Званинцев также склонил голову, сжавши двумя руками костяной череп своей палки.
В дверцы дилижанса вошел молодой человек, лет 18-ти, с длинными мягкими белокурыми локонами, падавшими на плеча, одетый довольно пестро, но чрезвычайно мило и грациозно. При первом взгляде он показался бы вам прекрасной женщиной, надевшей из прихоти мужской костюм; так был нежен цвет его лица, еще не изрытого страстями, так бархатны и влажны были его темно-голубые глаза, - но, вглядевшись пристально в угловатое очертание его висков, в длинный чисто германский овал лица, вы нашли бы в нем чрезвычайно редкий мужеский тип... В его движениях было много еще почти девической стыдливости, много робости, происходящей от молодого, смиренного чувства недосоздавшейся природы, хотя вместе с тем его лицо светило благородною гордостию.
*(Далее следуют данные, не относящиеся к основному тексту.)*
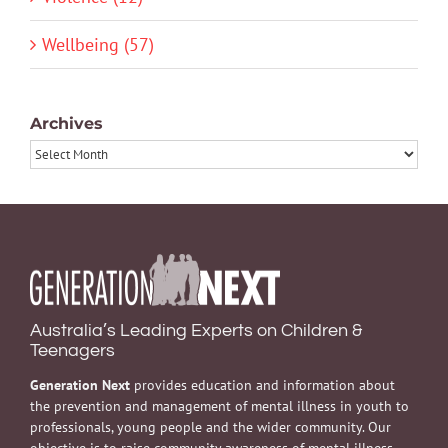
Wellbeing (57)
Archives
Archives
Australia’s Leading Experts on Children &
Teenagers
Generation Next
provides education and information about
the prevention and management of mental illness in youth to
professionals, young people and the wider community. Our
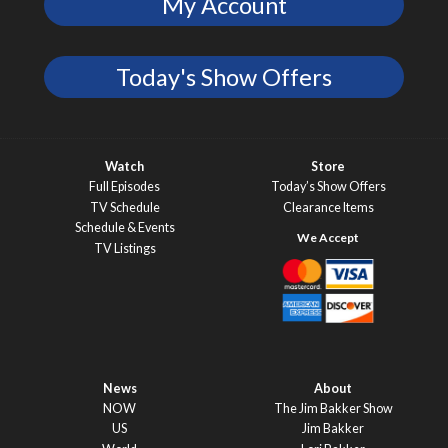
My Account
Today's Show Offers
Watch
Store
Full Episodes
Today’s Show Offers
TV Schedule
Clearance Items
Schedule & Events
TV Listings
News
About
NOW
The Jim Bakker Show
US
Jim Bakker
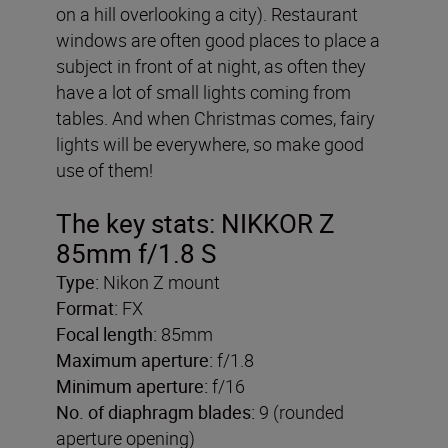
on a hill overlooking a city). Restaurant
windows are often good places to place a
subject in front of at night, as often they
have a lot of small lights coming from
tables. And when Christmas comes, fairy
lights will be everywhere, so make good
use of them!
The key stats:
NIKKOR Z
85mm f/1.8 S
Type:
Nikon Z mount
Format:
FX
Focal length:
85mm
Maximum aperture:
f/1.8
Minimum aperture:
f/16
No. of diaphragm blades:
9 (rounded
aperture opening)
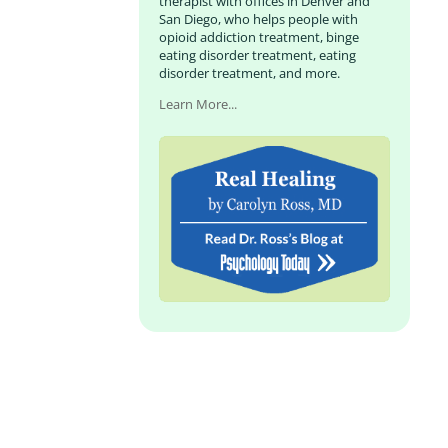
therapist with offices in Denver and
San Diego, who helps people with
opioid addiction treatment, binge
eating disorder treatment, eating
disorder treatment, and more.
Learn More...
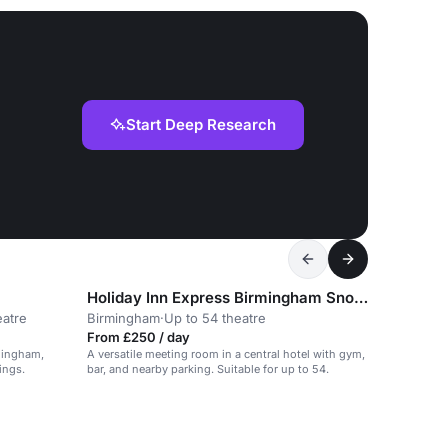
Start Deep Research
Holiday Inn Express Birmingham Snowhill
eatre
Birmingham
·
Up to 54 theatre
From £250 / day
mingham,
A versatile meeting room in a central hotel with gym,
ings.
bar, and nearby parking. Suitable for up to 54.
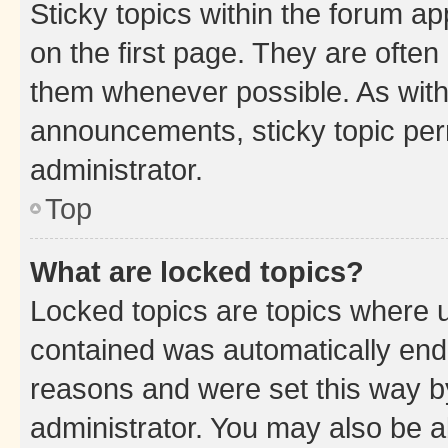
Sticky topics within the forum 
on the first page. They are often
them whenever possible. As wit
announcements, sticky topic per
administrator.
Top
What are locked topics?
Locked topics are topics where u
contained was automatically en
reasons and were set this way b
administrator. You may also be a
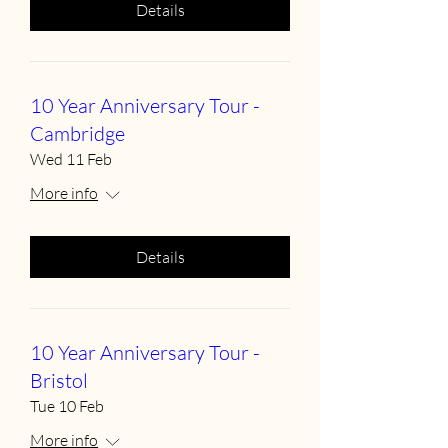
Details
10 Year Anniversary Tour -
Cambridge
Wed 11 Feb
More info
Details
10 Year Anniversary Tour -
Bristol
Tue 10 Feb
More info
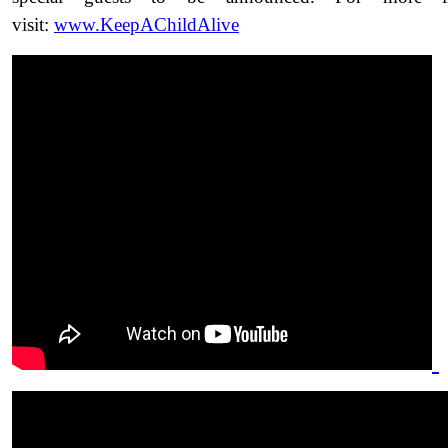
visit:
www.KeepAChildAlive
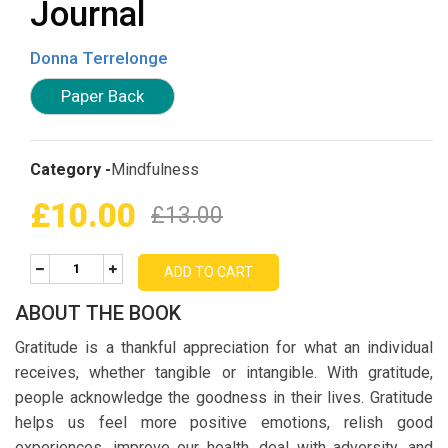
Journal
Donna Terrelonge
Paper Back
Category -
Mindfulness
£10.00
£13.00
ADD TO CART
ABOUT THE BOOK
Gratitude is a thankful appreciation for what an individual
receives, whether tangible or intangible. With gratitude,
people acknowledge the goodness in their lives. Gratitude
helps us feel more positive emotions, relish good
experiences, improve our health, deal with adversity, and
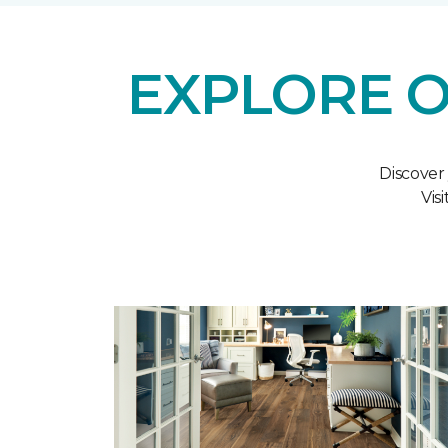
EXPLORE O
Discover
Vis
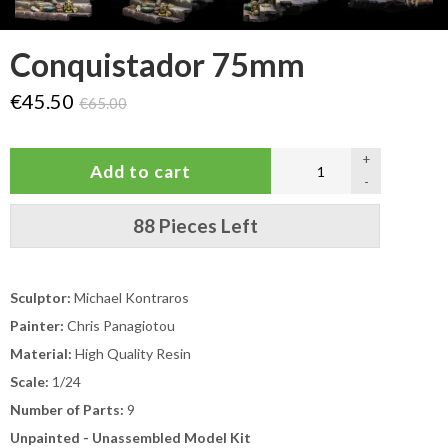
Conquistador 75mm
€45.50
€65.00
+
-
88 Pieces Left
Sculptor:
Michael Kontraros
Painter:
Chris Panagiotou
Material:
High Quality Resin
Scale:
1/24
Number of Parts:
9
Unpainted - Unassembled Model Kit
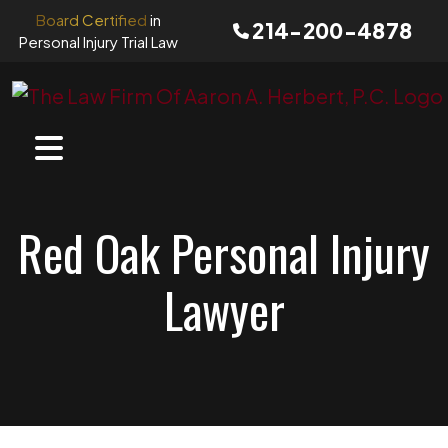
Skip
Board Certified
in
214-200-4878
to
Personal Injury Trial Law
content
Red Oak Personal Injury
Lawyer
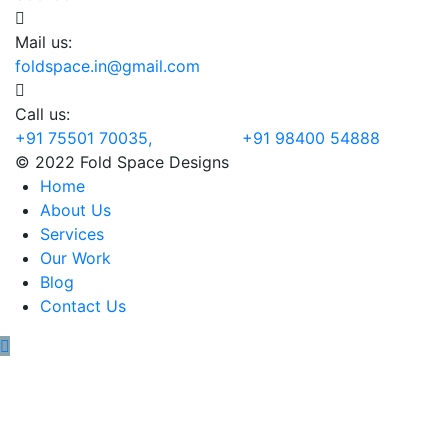
Mail us:
foldspace.in@gmail.com
Call us:
+91 75501 70035, +91 98400 54888
© 2022 Fold Space Designs
Home
About Us
Services
Our Work
Blog
Contact Us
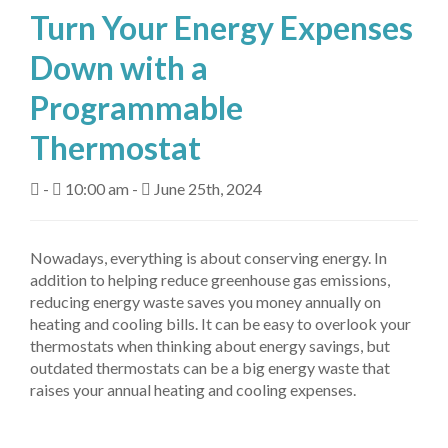
Turn Your Energy Expenses
About Us
Down with a
Fuel Delivery
Programmable
Heating Services
Thermostat
Air Conditioning
-
10:00 am -
June 25th, 2024
Air Quality
Tanks
Nowadays, everything is about conserving energy. In
addition to helping reduce greenhouse gas emissions,
Equipment
reducing energy waste saves you money annually on
heating and cooling bills. It can be easy to overlook your
My Account
thermostats when thinking about energy savings, but
outdated thermostats can be a big energy waste that
Contact Us
raises your annual heating and cooling expenses.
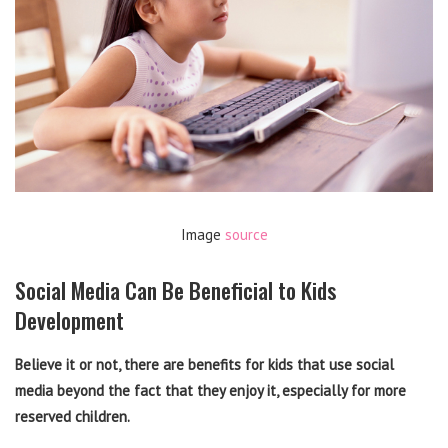
Image
source
Social Media Can Be Beneficial to Kids
Development
Believe it or not, there are benefits for kids that use social
media beyond the fact that they enjoy it, especially for more
reserved children.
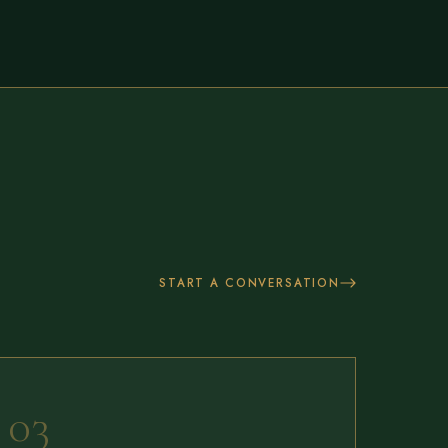
START A CONVERSATION
03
Он был в той поре жизни, когда не доверяют себе и верят другим, когда благородная природа жадно стремится к совершенству и готова мучиться, проклинать, пожалуй, даже презирать себя за слабость и верить глубоко в существование избранников, которым доступно созерцание совершенства, в существование вождей, озаренных светом неба, вождей, за которыми должно идти, если нужно, в самую бездну. И потому его прекрасный лик еще дышал доверием ко всему и ко всем, еще не был сжат гордостию, не признающею ничего, кроме себя в мире.
По ногам чиновников и по платьям чиновниц он протеснился в соседство к Званинцеву, на незанятое подле него место, и сел на него, не обративши особенного внимания на физиономию соседа, которой, впрочем, и нельзя было хорошо видеть, потому что начинало уже темнеть.